Restate each of the lines below word for word and drop every picture.

[Records from a data source]
-*-
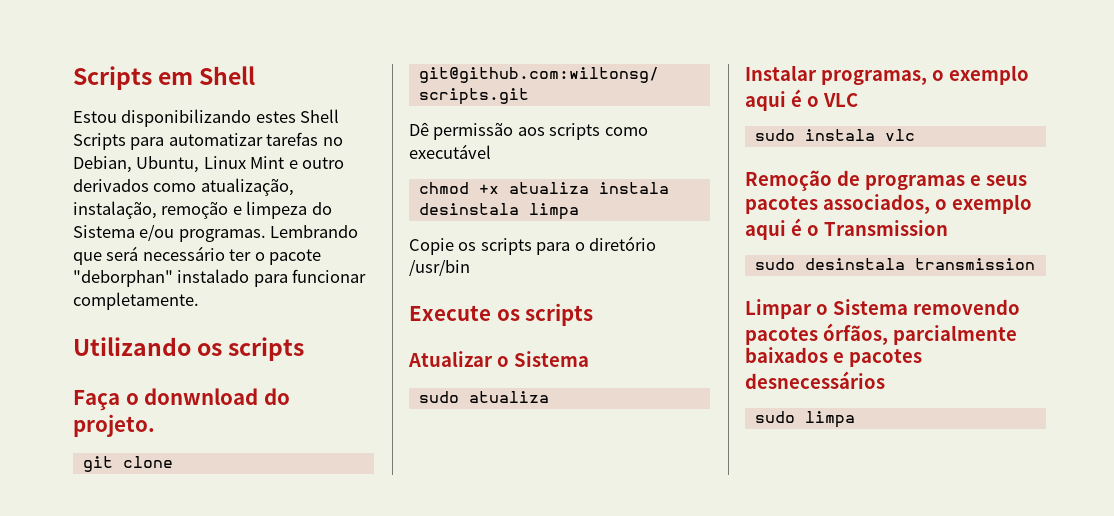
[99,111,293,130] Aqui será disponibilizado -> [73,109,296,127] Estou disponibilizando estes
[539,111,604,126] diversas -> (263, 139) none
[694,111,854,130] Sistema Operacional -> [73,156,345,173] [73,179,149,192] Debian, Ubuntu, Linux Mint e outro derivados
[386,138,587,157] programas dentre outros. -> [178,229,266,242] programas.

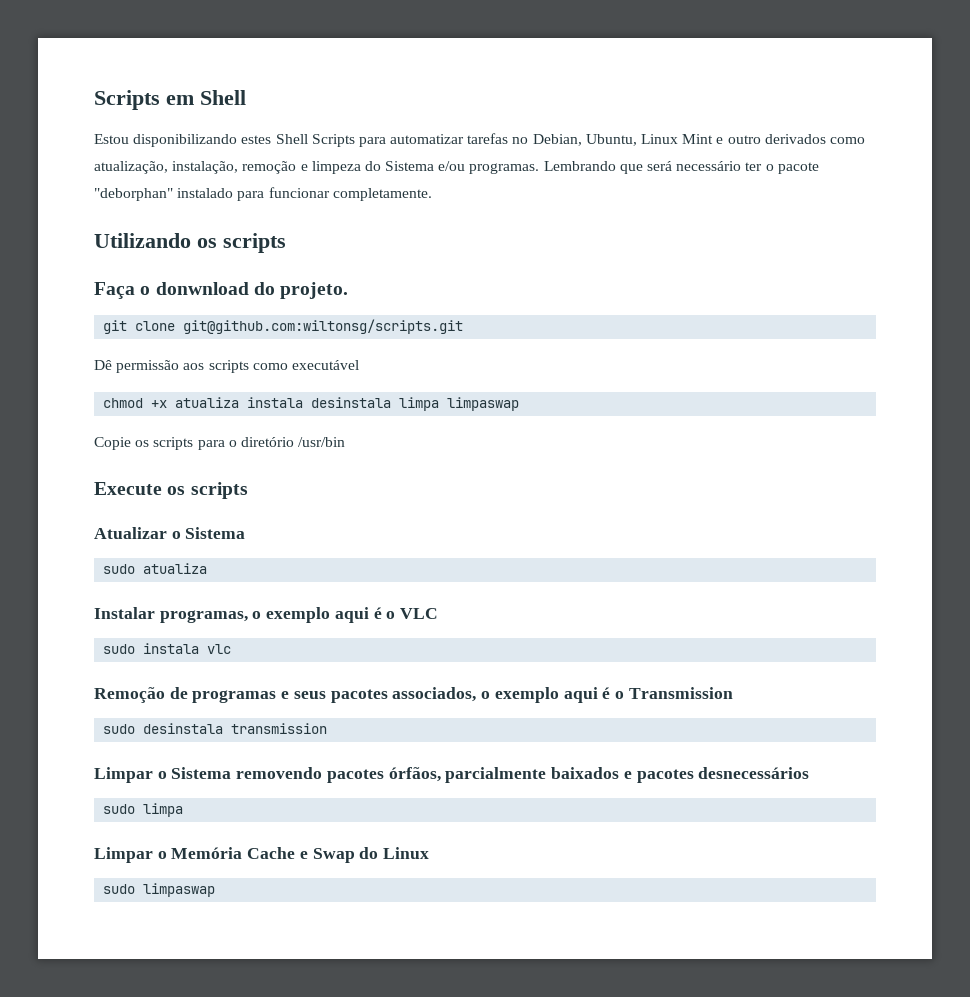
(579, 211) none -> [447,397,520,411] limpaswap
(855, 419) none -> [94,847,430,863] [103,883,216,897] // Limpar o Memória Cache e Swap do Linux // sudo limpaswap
-*-
# YOUR RESPONSE
[99,111,293,130] Aqui será disponibilizado -> [73,109,296,127] Estou disponibilizando estes
[539,111,604,126] diversas -> (263, 139) none
[694,111,854,130] Sistema Operacional -> [73,156,345,173] [73,179,149,192] Debian, Ubuntu, Linux Mint e outro derivados
[386,138,587,157] programas dentre outros. -> [178,229,266,242] programas.

(579, 211) none -> [447,397,520,411] limpaswap
(855, 419) none -> [94,847,430,863] [103,883,216,897] // Limpar o Memória Cache e Swap do Linux // sudo limpaswap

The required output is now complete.